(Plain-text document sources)
▼▼▼
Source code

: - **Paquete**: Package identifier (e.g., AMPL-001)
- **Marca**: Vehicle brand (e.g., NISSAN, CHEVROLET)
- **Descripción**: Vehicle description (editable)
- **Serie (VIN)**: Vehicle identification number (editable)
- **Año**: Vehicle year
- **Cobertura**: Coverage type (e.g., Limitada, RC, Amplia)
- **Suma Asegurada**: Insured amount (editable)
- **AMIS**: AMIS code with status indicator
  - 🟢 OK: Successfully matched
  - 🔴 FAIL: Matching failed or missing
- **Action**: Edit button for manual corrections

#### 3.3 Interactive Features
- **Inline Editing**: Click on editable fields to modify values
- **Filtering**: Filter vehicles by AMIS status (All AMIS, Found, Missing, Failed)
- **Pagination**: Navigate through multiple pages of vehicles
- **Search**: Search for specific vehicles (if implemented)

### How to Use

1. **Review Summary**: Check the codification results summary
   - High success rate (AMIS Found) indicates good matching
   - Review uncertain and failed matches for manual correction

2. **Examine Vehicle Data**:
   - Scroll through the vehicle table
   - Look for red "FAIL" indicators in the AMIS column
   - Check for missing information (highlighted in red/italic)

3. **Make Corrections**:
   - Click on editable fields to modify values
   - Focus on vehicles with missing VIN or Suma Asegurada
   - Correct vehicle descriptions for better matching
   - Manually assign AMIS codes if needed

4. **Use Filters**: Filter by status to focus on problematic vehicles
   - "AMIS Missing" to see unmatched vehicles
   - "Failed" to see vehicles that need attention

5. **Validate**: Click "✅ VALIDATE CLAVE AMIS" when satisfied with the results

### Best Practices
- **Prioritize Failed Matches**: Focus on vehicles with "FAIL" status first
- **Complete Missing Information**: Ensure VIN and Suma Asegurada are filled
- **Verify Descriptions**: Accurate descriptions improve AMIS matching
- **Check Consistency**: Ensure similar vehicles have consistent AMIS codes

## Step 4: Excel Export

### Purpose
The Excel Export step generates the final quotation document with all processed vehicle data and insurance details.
▲▲▲
◆ Exercise brief
Once more, write out all the data above exactly as given.

◆ Written solution
Source code

: - **Paquete**: Package identifier (e.g., AMPL-001)
- **Marca**: Vehicle brand (e.g., NISSAN, CHEVROLET)
- **Descripción**: Vehicle description (editable)
- **Serie (VIN)**: Vehicle identification number (editable)
- **Año**: Vehicle year
- **Cobertura**: Coverage type (e.g., Limitada, RC, Amplia)
- **Suma Asegurada**: Insured amount (editable)
- **AMIS**: AMIS code with status indicator
  - 🟢 OK: Successfully matched
  - 🔴 FAIL: Matching failed or missing
- **Action**: Edit button for manual corrections

#### 3.3 Interactive Features
- **Inline Editing**: Click on editable fields to modify values
- **Filtering**: Filter vehicles by AMIS status (All AMIS, Found, Missing, Failed)
- **Pagination**: Navigate through multiple pages of vehicles
- **Search**: Search for specific vehicles (if implemented)

### How to Use

1. **Review Summary**: Check the codification results summary
   - High success rate (AMIS Found) indicates good matching
   - Review uncertain and failed matches for manual correction

2. **Examine Vehicle Data**:
   - Scroll through the vehicle table
   - Look for red "FAIL" indicators in the AMIS column
   - Check for missing information (highlighted in red/italic)

3. **Make Corrections**:
   - Click on editable fields to modify values
   - Focus on vehicles with missing VIN or Suma Asegurada
   - Correct vehicle descriptions for better matching
   - Manually assign AMIS codes if needed

4. **Use Filters**: Filter by status to focus on problematic vehicles
   - "AMIS Missing" to see unmatched vehicles
   - "Failed" to see vehicles that need attention

5. **Validate**: Click "✅ VALIDATE CLAVE AMIS" when satisfied with the results

### Best Practices
- **Prioritize Failed Matches**: Focus on vehicles with "FAIL" status first
- **Complete Missing Information**: Ensure VIN and Suma Asegurada are filled
- **Verify Descriptions**: Accurate descriptions improve AMIS matching
- **Check Consistency**: Ensure similar vehicles have consistent AMIS codes

## Step 4: Excel Export

### Purpose
The Excel Export step generates the final quotation document with all processed vehicle data and insurance details.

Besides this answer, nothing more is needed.